Please reproduce the listing from the line with "</div></div>" to the line with "- ✅ Performance comparison with greedy", substituting "Cross-route" for "Inter-route" and leaving everything else as it is.

*** Opening of Data ***

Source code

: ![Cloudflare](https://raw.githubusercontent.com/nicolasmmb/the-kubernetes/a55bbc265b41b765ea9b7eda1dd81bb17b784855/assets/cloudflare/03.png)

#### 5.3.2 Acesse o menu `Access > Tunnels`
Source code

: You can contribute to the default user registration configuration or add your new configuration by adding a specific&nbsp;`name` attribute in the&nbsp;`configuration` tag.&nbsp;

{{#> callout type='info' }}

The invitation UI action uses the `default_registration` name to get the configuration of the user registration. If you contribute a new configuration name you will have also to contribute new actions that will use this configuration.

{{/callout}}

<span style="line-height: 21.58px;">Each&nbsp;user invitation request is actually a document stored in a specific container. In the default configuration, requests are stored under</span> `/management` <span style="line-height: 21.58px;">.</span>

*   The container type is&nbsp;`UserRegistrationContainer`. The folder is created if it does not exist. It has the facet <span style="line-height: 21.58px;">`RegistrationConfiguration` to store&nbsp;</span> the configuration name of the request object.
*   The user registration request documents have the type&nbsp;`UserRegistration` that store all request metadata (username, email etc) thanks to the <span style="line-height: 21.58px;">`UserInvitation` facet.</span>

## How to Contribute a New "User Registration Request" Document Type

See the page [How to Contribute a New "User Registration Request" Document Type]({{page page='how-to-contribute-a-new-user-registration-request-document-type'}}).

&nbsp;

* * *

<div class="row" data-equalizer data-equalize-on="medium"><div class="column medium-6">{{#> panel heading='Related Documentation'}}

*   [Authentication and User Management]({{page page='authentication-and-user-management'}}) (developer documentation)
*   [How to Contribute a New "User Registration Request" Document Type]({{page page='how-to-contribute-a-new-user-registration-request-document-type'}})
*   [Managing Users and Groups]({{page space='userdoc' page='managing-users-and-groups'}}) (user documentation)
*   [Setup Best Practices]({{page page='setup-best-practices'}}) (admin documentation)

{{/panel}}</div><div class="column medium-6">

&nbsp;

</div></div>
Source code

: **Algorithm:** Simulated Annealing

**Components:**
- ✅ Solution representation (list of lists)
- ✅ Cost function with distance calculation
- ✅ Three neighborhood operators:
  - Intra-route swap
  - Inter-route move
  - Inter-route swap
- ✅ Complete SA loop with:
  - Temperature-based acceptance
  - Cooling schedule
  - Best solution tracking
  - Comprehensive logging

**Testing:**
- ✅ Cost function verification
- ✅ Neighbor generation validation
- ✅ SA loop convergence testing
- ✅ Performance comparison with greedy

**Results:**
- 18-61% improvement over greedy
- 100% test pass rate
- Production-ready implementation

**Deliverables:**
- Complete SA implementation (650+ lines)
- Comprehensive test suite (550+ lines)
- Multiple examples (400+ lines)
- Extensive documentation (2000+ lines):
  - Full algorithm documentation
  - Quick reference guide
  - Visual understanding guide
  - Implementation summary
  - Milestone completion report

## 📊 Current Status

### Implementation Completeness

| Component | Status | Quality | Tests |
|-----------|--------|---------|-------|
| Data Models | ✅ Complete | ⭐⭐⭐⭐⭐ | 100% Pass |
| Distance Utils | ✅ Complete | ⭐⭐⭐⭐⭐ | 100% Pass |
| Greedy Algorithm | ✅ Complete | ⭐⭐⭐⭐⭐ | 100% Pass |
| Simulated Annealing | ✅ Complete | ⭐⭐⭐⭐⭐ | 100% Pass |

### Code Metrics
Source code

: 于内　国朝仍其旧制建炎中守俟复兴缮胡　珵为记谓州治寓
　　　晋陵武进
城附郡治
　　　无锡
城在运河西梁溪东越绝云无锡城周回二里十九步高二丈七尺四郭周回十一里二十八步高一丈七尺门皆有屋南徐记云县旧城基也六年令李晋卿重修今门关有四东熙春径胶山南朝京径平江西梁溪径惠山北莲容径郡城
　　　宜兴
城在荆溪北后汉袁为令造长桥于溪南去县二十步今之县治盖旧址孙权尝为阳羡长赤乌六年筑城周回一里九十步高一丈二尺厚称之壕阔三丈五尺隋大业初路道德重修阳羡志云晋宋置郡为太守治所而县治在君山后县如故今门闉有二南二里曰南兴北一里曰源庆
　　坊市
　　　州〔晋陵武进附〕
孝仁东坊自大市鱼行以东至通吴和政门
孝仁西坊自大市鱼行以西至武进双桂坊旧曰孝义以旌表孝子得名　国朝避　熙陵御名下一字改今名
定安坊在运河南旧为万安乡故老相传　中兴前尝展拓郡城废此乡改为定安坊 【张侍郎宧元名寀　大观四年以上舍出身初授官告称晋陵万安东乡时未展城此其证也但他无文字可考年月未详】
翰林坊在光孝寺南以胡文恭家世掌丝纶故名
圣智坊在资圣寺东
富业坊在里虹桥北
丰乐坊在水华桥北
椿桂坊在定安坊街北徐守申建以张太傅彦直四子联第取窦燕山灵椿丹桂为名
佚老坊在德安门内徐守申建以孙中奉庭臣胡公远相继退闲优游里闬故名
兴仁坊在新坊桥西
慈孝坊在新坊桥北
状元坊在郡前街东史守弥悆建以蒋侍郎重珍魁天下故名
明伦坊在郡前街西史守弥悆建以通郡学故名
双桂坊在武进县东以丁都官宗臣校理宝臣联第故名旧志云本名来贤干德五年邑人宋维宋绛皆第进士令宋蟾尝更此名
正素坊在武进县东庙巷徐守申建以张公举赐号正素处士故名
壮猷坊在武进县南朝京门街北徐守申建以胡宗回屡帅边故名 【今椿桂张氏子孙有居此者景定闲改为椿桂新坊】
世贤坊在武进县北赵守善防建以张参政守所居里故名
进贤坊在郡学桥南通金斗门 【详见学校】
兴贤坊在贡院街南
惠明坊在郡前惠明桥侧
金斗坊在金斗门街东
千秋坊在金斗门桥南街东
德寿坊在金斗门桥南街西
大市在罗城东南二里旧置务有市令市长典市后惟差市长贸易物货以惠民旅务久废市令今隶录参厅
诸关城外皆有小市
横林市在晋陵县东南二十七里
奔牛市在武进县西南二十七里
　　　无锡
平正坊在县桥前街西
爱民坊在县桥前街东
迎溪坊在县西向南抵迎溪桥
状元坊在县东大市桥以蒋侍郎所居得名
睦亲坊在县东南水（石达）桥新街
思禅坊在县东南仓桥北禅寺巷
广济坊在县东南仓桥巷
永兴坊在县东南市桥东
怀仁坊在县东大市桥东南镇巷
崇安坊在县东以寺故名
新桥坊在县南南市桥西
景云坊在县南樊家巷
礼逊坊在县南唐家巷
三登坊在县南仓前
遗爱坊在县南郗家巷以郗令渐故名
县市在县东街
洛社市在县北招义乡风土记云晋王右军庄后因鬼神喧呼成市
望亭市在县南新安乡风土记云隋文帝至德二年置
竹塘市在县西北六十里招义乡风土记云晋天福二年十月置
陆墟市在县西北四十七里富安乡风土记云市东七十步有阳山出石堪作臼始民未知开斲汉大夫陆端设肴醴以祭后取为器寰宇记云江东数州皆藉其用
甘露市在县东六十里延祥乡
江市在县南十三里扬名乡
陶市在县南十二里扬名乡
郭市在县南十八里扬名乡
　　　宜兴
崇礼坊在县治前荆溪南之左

*** Close of Data ***

### Solution to the exercise
</div></div>
Source code

: **Algorithm:** Simulated Annealing

**Components:**
- ✅ Solution representation (list of lists)
- ✅ Cost function with distance calculation
- ✅ Three neighborhood operators:
  - Intra-route swap
  - Cross-route move
  - Cross-route swap
- ✅ Complete SA loop with:
  - Temperature-based acceptance
  - Cooling schedule
  - Best solution tracking
  - Comprehensive logging

**Testing:**
- ✅ Cost function verification
- ✅ Neighbor generation validation
- ✅ SA loop convergence testing
- ✅ Performance comparison with greedy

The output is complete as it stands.